_WHAT NEEDS TO BE DONE_
In the rows, take the part that opens with the line containing "What is the ratio" and closes with the line containing "What is the range", and substitute "sectors" for "slices" without changing anything else. Write out only those lines, and omit the pictures.

_ENTRIES SHOWN_
++++++++++++++++++++

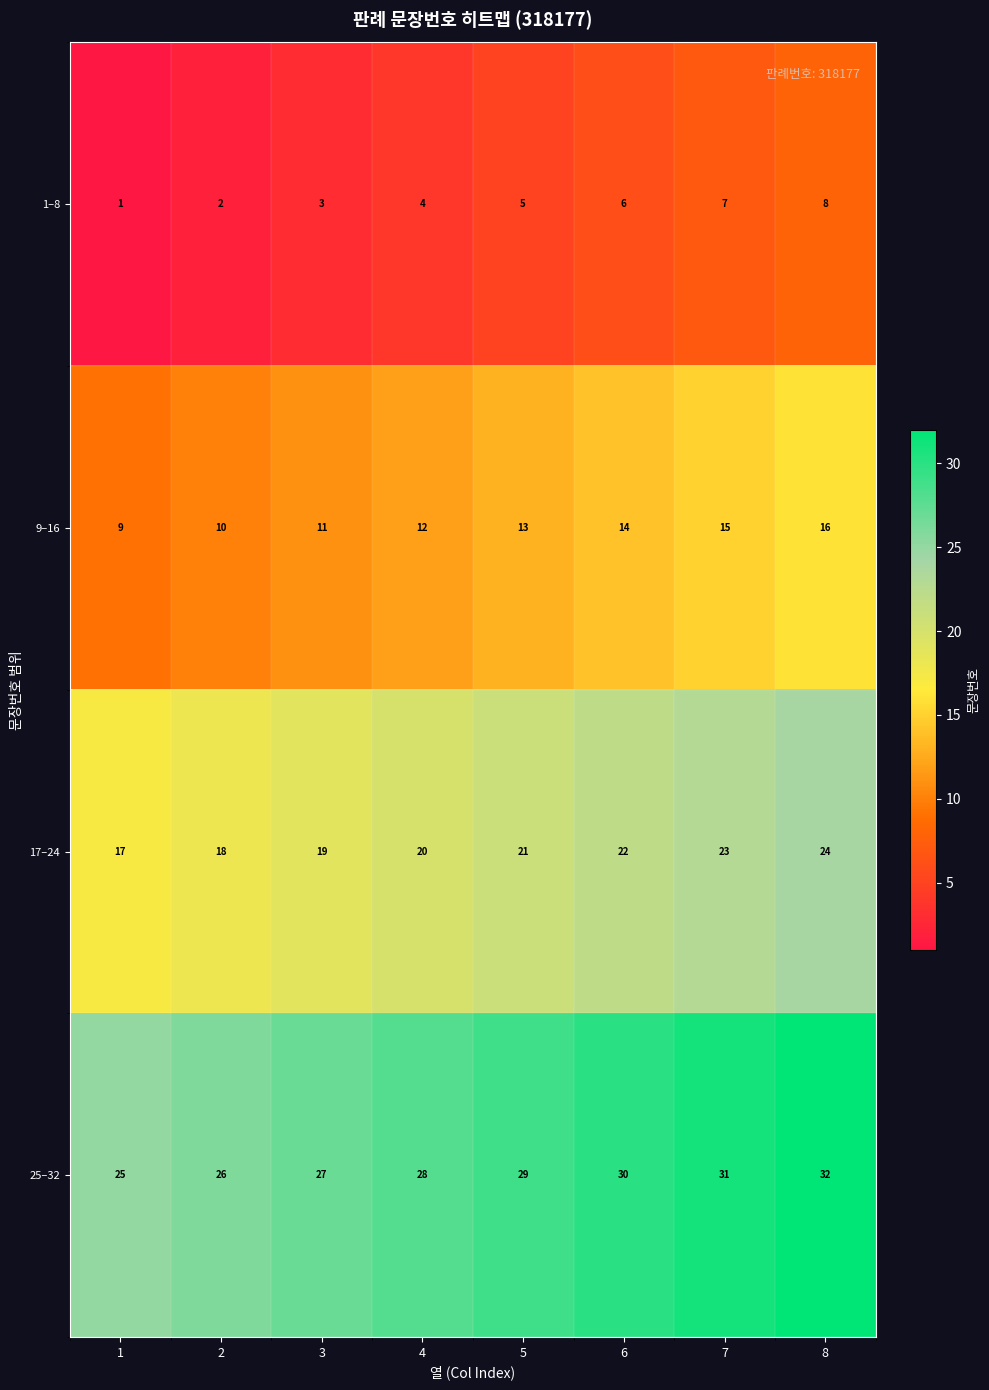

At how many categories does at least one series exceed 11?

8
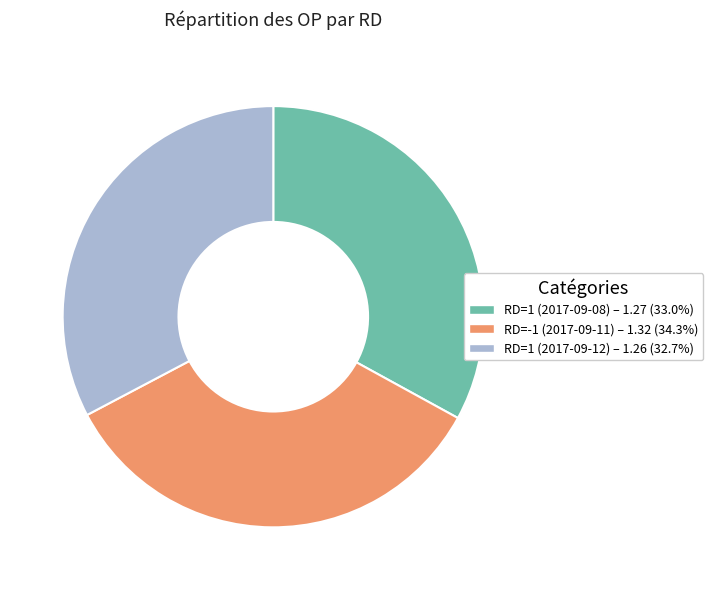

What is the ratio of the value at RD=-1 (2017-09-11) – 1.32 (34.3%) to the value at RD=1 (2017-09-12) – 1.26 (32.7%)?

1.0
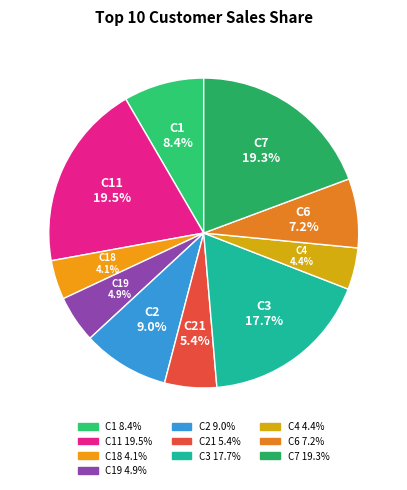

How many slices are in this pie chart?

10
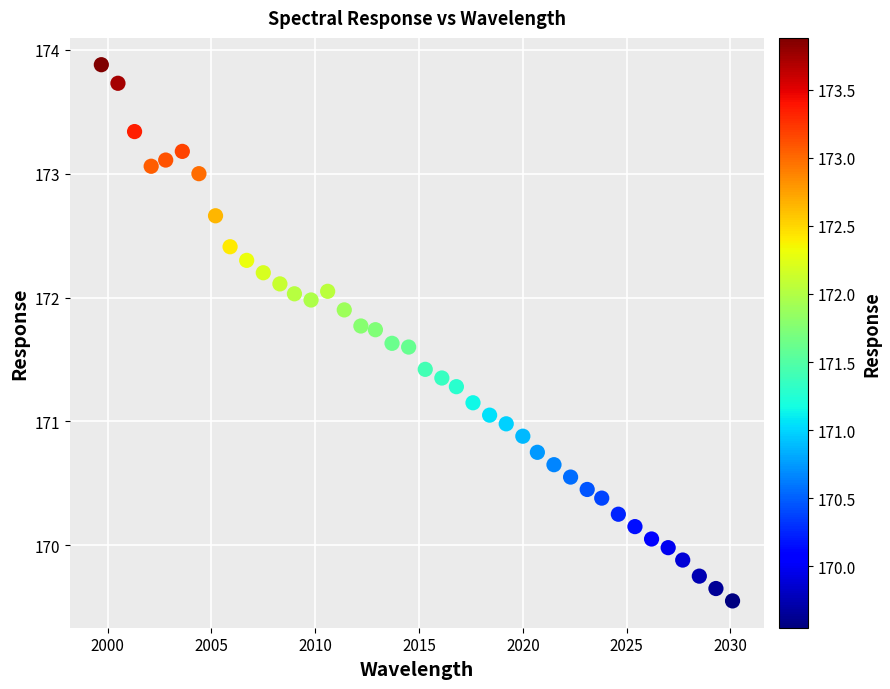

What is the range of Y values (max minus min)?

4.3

++++++++++++++++++++

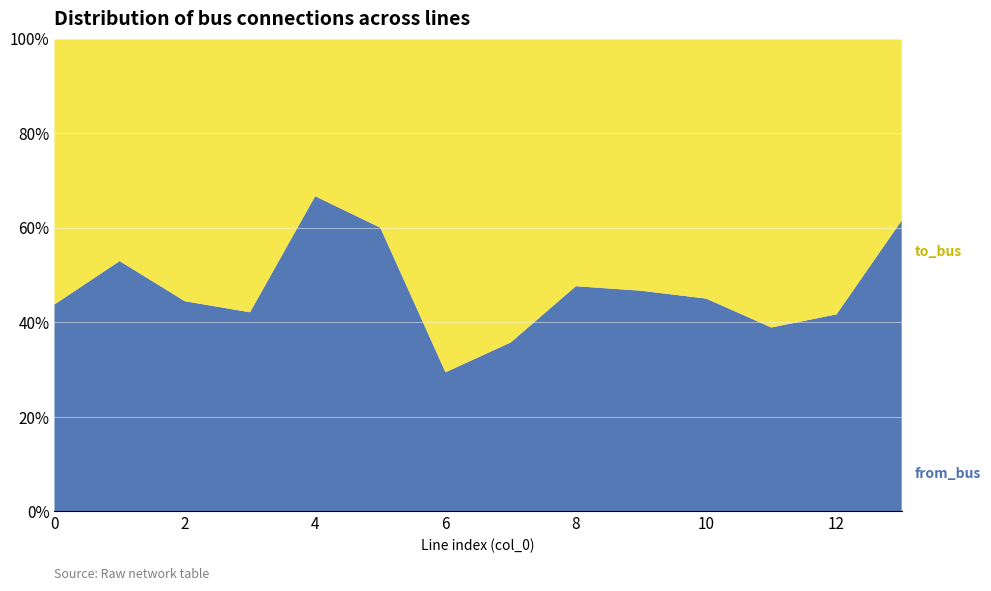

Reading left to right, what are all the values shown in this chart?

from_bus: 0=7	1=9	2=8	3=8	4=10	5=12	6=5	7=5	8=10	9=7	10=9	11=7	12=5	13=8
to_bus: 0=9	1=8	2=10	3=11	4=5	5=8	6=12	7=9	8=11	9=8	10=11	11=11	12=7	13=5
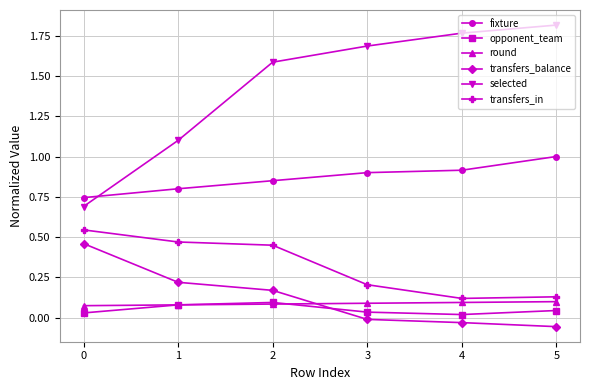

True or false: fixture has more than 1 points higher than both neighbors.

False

++++++++++++++++++++

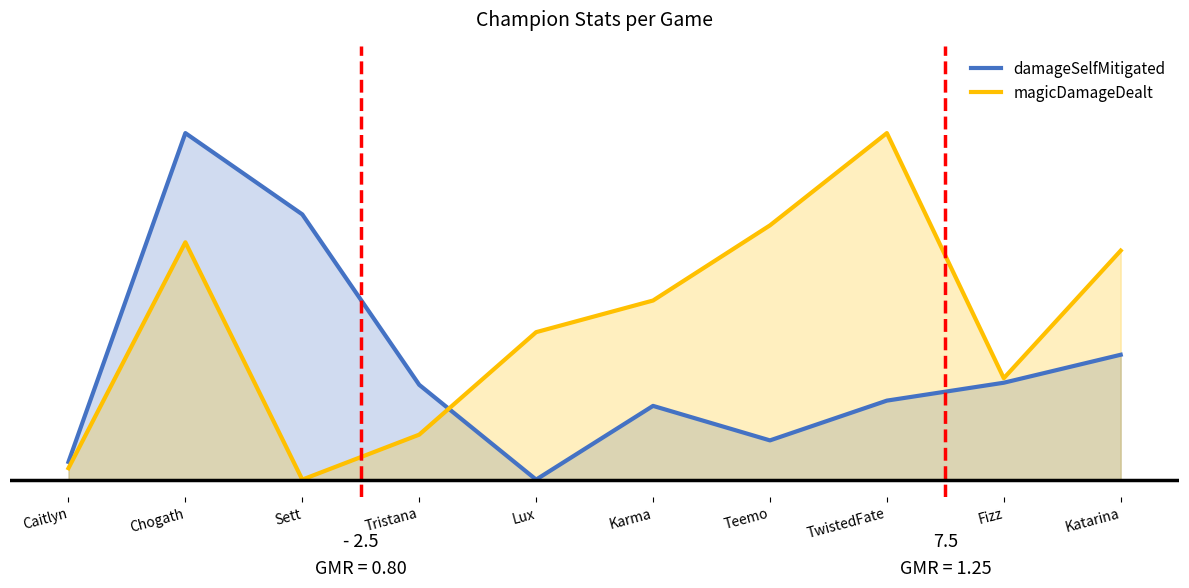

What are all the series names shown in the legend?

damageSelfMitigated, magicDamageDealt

++++++++++++++++++++

_ANSWER FOR THE TASK_
What is the ratio of the value at RD=-1 (2017-09-11) – 1.32 (34.3%) to the value at RD=1 (2017-09-12) – 1.26 (32.7%)?

1.0

How many sectors are in this pie chart?

10

What is the range of Y values (max minus min)?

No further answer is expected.